Ensuring that Medicare physician reimbursement promotes quality care was a key topic of today’s House Energy and Commerce Committee Health Subcommittee hearing. The hearing, on implementation of the Medicare Access and CHIP Reauthorization Act (MACRA) and the Merit-Based Incentive Payment System (MIPS) examined issues of adequate reimbursement as well as relieving administrative burdens to allow physicians to focus on patient care.
The Infectious Diseases Society of America provided specific feedback on those issues in a letter to the subcommittee with an emphasis on policies needed to allow ID physicians to meaningfully participate in new payment models focused on quality of care.
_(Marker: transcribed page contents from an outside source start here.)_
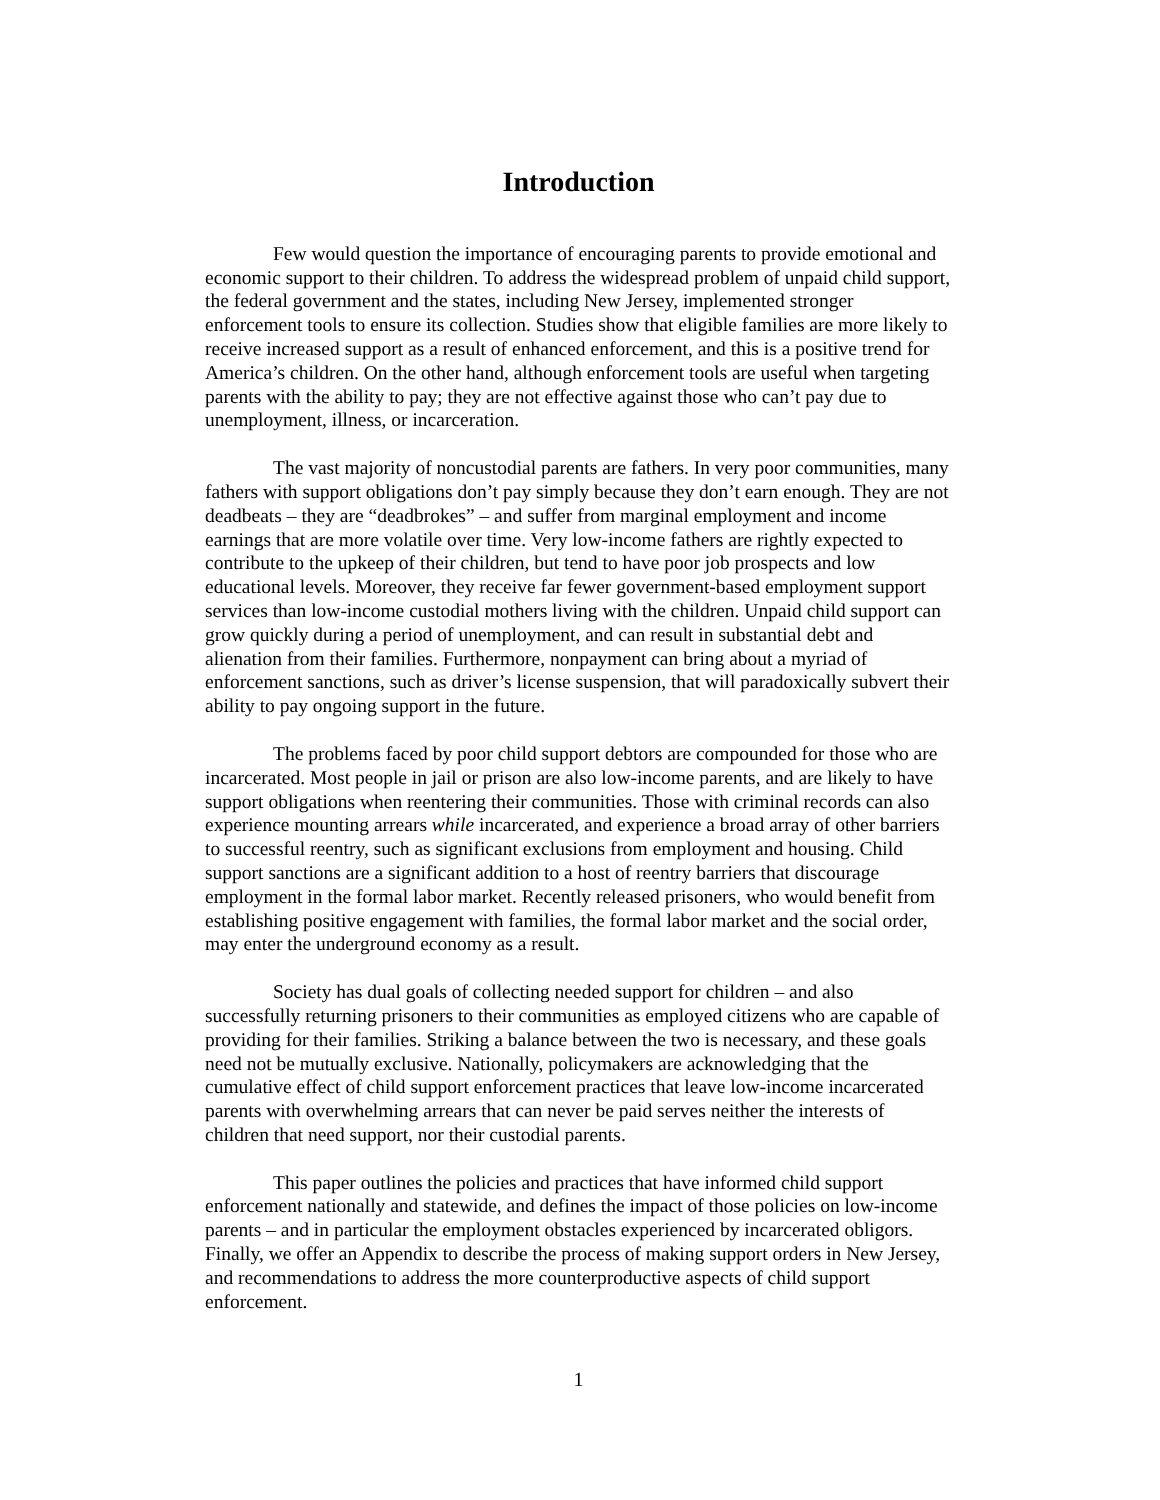Introduction
Few would question the importance of encouraging parents to provide emotional and economic support to their children. To address the widespread problem of unpaid child support, the federal government and the states, including New Jersey, implemented stronger enforcement tools to ensure its collection. Studies show that eligible families are more likely to receive increased support as a result of enhanced enforcement, and this is a positive trend for America’s children. On the other hand, although enforcement tools are useful when targeting parents with the ability to pay; they are not effective against those who can’t pay due to unemployment, illness, or incarceration.
The vast majority of noncustodial parents are fathers. In very poor communities, many fathers with support obligations don’t pay simply because they don’t earn enough. They are not deadbeats – they are “deadbrokes” – and suffer from marginal employment and income earnings that are more volatile over time. Very low-income fathers are rightly expected to contribute to the upkeep of their children, but tend to have poor job prospects and low educational levels. Moreover, they receive far fewer government-based employment support services than low-income custodial mothers living with the children. Unpaid child support can grow quickly during a period of unemployment, and can result in substantial debt and alienation from their families. Furthermore, nonpayment can bring about a myriad of enforcement sanctions, such as driver’s license suspension, that will paradoxically subvert their ability to pay ongoing support in the future.
The problems faced by poor child support debtors are compounded for those who are incarcerated. Most people in jail or prison are also low-income parents, and are likely to have support obligations when reentering their communities. Those with criminal records can also experience mounting arrears while incarcerated, and experience a broad array of other barriers to successful reentry, such as significant exclusions from employment and housing. Child support sanctions are a significant addition to a host of reentry barriers that discourage employment in the formal labor market. Recently released prisoners, who would benefit from establishing positive engagement with families, the formal labor market and the social order, may enter the underground economy as a result.
Society has dual goals of collecting needed support for children – and also successfully returning prisoners to their communities as employed citizens who are capable of providing for their families. Striking a balance between the two is necessary, and these goals need not be mutually exclusive. Nationally, policymakers are acknowledging that the cumulative effect of child support enforcement practices that leave low-income incarcerated parents with overwhelming arrears that can never be paid serves neither the interests of children that need support, nor their custodial parents.
This paper outlines the policies and practices that have informed child support enforcement nationally and statewide, and defines the impact of those policies on low-income parents – and in particular the employment obstacles experienced by incarcerated obligors. Finally, we offer an Appendix to describe the process of making support orders in New Jersey, and recommendations to address the more counterproductive aspects of child support enforcement.
1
The letter highlighted the importance of ensuring that ID physician compensation accurately reflects the complexity of care ID physicians provide and is sufficient to attract the next generation of physicians to the subspecialty.
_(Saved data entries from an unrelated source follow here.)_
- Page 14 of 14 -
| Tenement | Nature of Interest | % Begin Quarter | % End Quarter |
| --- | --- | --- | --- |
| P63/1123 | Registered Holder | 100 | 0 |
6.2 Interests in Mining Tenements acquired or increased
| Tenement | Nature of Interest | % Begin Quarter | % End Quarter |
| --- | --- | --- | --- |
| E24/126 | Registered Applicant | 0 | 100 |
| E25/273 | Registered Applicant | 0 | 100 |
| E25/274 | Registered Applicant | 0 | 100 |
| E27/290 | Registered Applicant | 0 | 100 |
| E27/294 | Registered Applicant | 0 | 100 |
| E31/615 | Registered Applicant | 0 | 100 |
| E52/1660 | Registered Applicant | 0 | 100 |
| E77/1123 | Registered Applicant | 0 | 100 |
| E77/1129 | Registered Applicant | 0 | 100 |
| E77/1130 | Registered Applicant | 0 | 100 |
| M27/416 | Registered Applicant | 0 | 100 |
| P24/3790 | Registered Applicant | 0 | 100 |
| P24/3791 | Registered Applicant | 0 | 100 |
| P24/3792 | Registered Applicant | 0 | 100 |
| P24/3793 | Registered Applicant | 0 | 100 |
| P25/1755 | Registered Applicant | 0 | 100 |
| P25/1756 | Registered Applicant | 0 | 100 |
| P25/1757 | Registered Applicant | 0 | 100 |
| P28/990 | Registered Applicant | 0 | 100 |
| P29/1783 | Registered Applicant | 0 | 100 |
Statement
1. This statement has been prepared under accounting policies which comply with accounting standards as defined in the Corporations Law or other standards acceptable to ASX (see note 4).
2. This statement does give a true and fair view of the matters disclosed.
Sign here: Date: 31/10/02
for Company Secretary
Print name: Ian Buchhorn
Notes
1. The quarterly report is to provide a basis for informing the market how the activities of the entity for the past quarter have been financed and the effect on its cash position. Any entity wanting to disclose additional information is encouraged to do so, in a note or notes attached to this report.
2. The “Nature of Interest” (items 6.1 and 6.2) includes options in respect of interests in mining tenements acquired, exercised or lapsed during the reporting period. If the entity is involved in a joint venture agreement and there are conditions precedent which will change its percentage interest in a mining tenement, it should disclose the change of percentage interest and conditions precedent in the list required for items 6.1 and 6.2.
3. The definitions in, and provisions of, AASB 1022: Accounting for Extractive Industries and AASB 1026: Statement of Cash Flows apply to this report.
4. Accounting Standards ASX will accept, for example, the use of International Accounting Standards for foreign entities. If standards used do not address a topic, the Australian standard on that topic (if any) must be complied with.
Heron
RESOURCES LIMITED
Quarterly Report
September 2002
The 2018 final rule of the MIPS and Alternative Payment Model Incentives Programs included many of IDSA’s recommendations to help ID physicians participate in these programs which are a key mechanism for rewarding physicians for improving patient care. Many challenges, however, remain, which IDSA is urging the Subcommittee to address. Implementation of antibiotic stewardship programs is a key area of MIPS in which ID physicians will be particularly able to participate in a meaningful way. We believe that the Centers for Medicare and Medicaid Services should designate stewardship as a high weighted improvement activity under MIPS, given its direct impact on patient care, safety and health.
IDSA continues to stress that the current undervaluation of ID physician patient care and other cognitive care services (patient care services not associated with procedures) must be addressed in order for payment reform activities included in MACRA to have an impact on quality and value of patient care. More than 90 percent of the care provided by ID physicians is accounted for by evaluation and management cognitive encounters that, with codes that fail to reflect the increasing complexity of the services are undervalued by current payment systems compared to procedural patient encounters including those in cardiology, surgery and gastroenterology. This accounts for the significant compensation disparity between ID physicians and physicians that provide a greater proportion of procedure-based care. That disparity drives new physicians toward the better compensated, posing a serious challenge to the recruitment of new physicians to the infectious diseases field.
IDSA will continue working with Congress and the Centers for Medicare and Medicaid Services to promote policies that will drive fair and accurate compensation, including provisions that will allow ID physicians to meaningfully participate in new quality-based payment programs, to help secure the future of the ID workforce.